Text shown:
== Segment start ==

Traceback (most recent call last):
   File "fl.py", line 33, in<module>
     job1 = job_server.submit(test1())
   File "/usr/lib/python2.6/site-packages/pp.py", line 458, in submit
     sfunc = self.__dumpsfunc((func, ) + depfuncs, modules)
   File "/usr/lib/python2.6/site-packages/pp.py", line 629, in
__dumpsfunc
     sources = [self.__get_source(func) for func in funcs]
   File "/usr/lib/python2.6/site-packages/pp.py", line 696, in
__get_source
     sourcelines = inspect.getsourcelines(func)[0]
   File "/usr/lib/python2.6/inspect.py", line 678, in getsourcelines
     lines, lnum = findsource(object)
   File "/usr/lib/python2.6/inspect.py", line 519, in findsource
     file = getsourcefile(object) or getfile(object)
   File "/usr/lib/python2.6/inspect.py", line 441, in getsourcefile
     filename = getfile(object)

== Segment end ==

What is being asked: Say whether each statement agrees with the traceback, answering yes or no and quoting the deciding words. 1. The call to job_server.submit appears on line 33 of fl.py. 2. The inspect module is loaded from a Python 2.7 directory. 3. Within findsource, getsourcefile is called. The records that follow are not needed for the task on the traceback.

Material supplied:
== Segment start ==

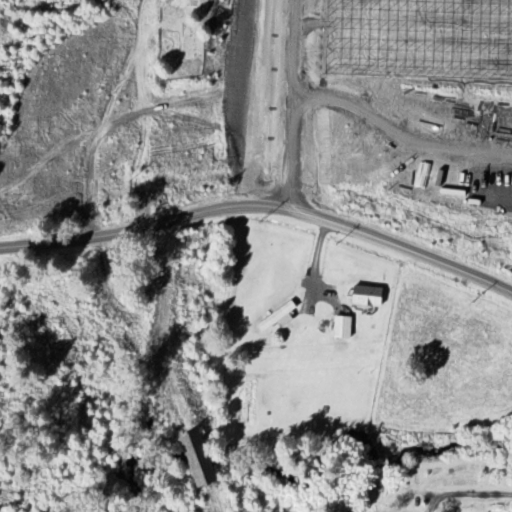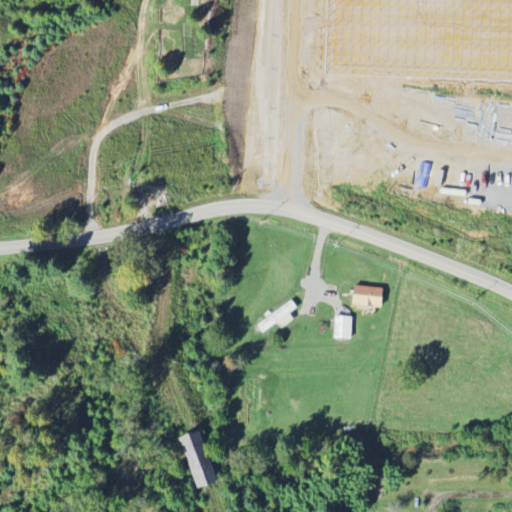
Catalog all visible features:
park: (181, 38)
road: (216, 87)
road: (261, 204)
building: (368, 298)
building: (278, 317)
building: (343, 327)
road: (170, 370)
building: (200, 465)
road: (432, 498)
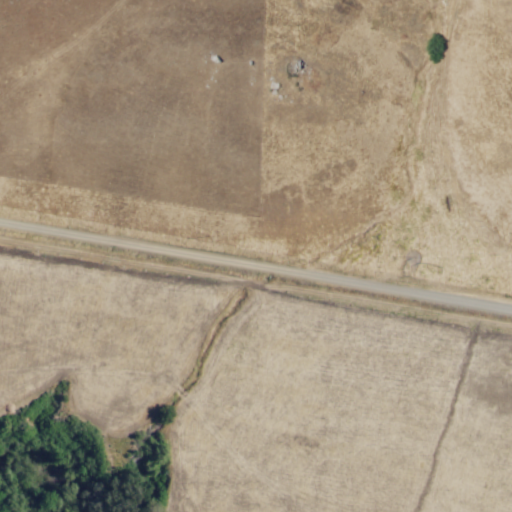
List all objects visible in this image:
road: (256, 265)
crop: (266, 386)
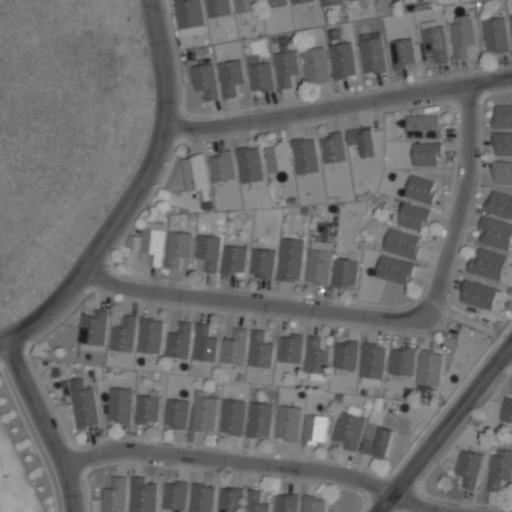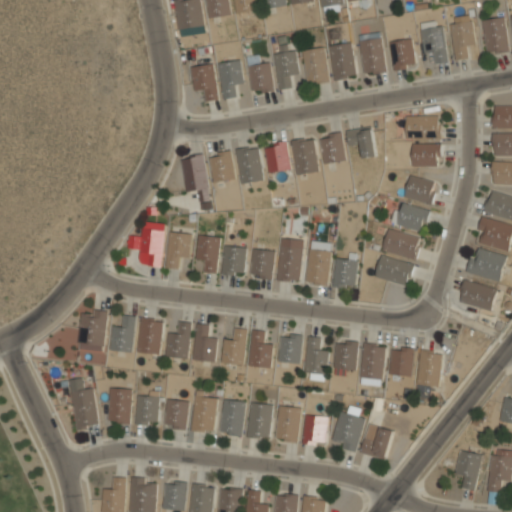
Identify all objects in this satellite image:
building: (300, 1)
building: (300, 1)
building: (330, 2)
building: (273, 3)
building: (274, 3)
building: (245, 5)
building: (245, 5)
building: (332, 5)
building: (218, 8)
building: (218, 8)
building: (189, 13)
building: (189, 13)
building: (511, 17)
building: (495, 34)
building: (495, 35)
building: (462, 36)
building: (462, 37)
building: (434, 39)
building: (434, 40)
building: (372, 52)
building: (372, 53)
building: (402, 53)
building: (403, 53)
building: (342, 60)
building: (343, 60)
building: (316, 64)
building: (286, 65)
building: (316, 65)
building: (286, 66)
building: (260, 74)
building: (259, 75)
building: (230, 76)
building: (231, 77)
building: (205, 79)
building: (206, 80)
road: (340, 104)
building: (502, 115)
building: (503, 115)
building: (423, 126)
building: (424, 127)
building: (362, 140)
building: (363, 140)
building: (502, 143)
building: (503, 143)
building: (333, 147)
building: (333, 148)
building: (426, 154)
building: (426, 154)
building: (305, 155)
building: (278, 156)
building: (305, 156)
building: (277, 161)
building: (250, 164)
building: (221, 165)
building: (249, 165)
building: (223, 166)
building: (194, 171)
building: (502, 172)
building: (502, 173)
building: (196, 175)
building: (420, 188)
building: (420, 189)
road: (132, 193)
road: (458, 200)
building: (499, 204)
building: (500, 204)
building: (410, 216)
building: (411, 216)
building: (495, 233)
building: (495, 234)
building: (149, 243)
building: (401, 243)
building: (402, 243)
building: (149, 244)
building: (178, 247)
building: (178, 248)
building: (208, 251)
building: (208, 251)
building: (290, 258)
building: (234, 259)
building: (290, 259)
building: (233, 260)
building: (263, 262)
building: (319, 262)
building: (319, 262)
building: (262, 263)
building: (486, 264)
building: (488, 264)
building: (394, 269)
building: (394, 270)
building: (345, 271)
building: (345, 272)
building: (478, 294)
building: (477, 295)
road: (253, 301)
building: (92, 328)
building: (93, 330)
building: (123, 334)
building: (123, 335)
building: (150, 335)
building: (150, 335)
building: (178, 340)
building: (179, 340)
building: (203, 343)
building: (204, 343)
road: (511, 344)
building: (235, 347)
building: (290, 347)
building: (290, 348)
building: (234, 349)
building: (259, 350)
building: (260, 350)
building: (346, 354)
building: (346, 355)
building: (316, 356)
building: (316, 356)
building: (372, 361)
building: (401, 361)
building: (401, 362)
building: (372, 364)
building: (429, 367)
building: (429, 368)
building: (84, 404)
building: (84, 404)
building: (120, 404)
building: (119, 405)
building: (148, 407)
building: (147, 409)
building: (507, 409)
building: (507, 409)
building: (204, 412)
building: (175, 413)
building: (177, 413)
building: (204, 413)
building: (232, 416)
building: (232, 416)
building: (259, 419)
building: (259, 420)
building: (288, 422)
road: (45, 423)
building: (288, 423)
building: (349, 426)
road: (450, 427)
building: (315, 428)
building: (349, 428)
building: (315, 429)
building: (377, 441)
building: (377, 441)
road: (254, 465)
building: (468, 468)
building: (469, 468)
building: (499, 468)
building: (499, 470)
building: (142, 494)
building: (174, 494)
building: (143, 495)
building: (175, 495)
building: (115, 496)
building: (115, 496)
building: (201, 497)
building: (202, 498)
building: (229, 499)
building: (229, 499)
building: (255, 501)
building: (255, 502)
building: (286, 502)
building: (286, 503)
building: (313, 504)
building: (313, 504)
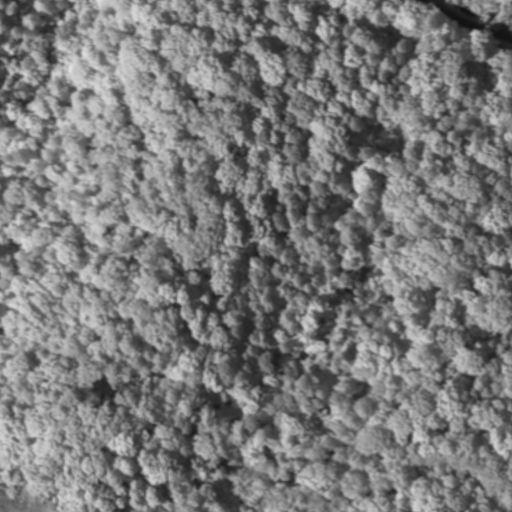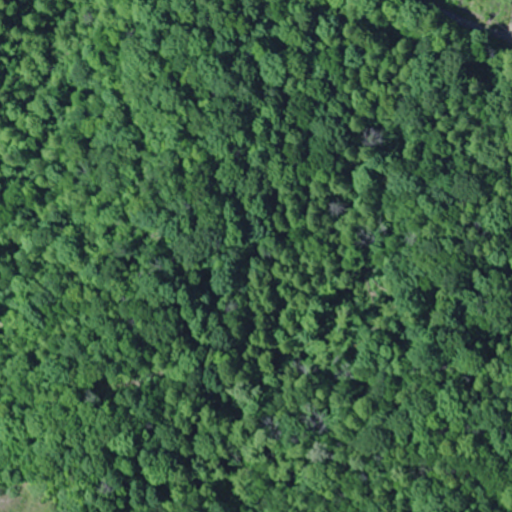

== Segment end ==

Your solution:
1. Yes: "File "fl.py", line 33, in<module>"
2. No: "/usr/lib/python2.6/inspect.py"
3. Yes: "file = getsourcefile(object) or getfile(object)"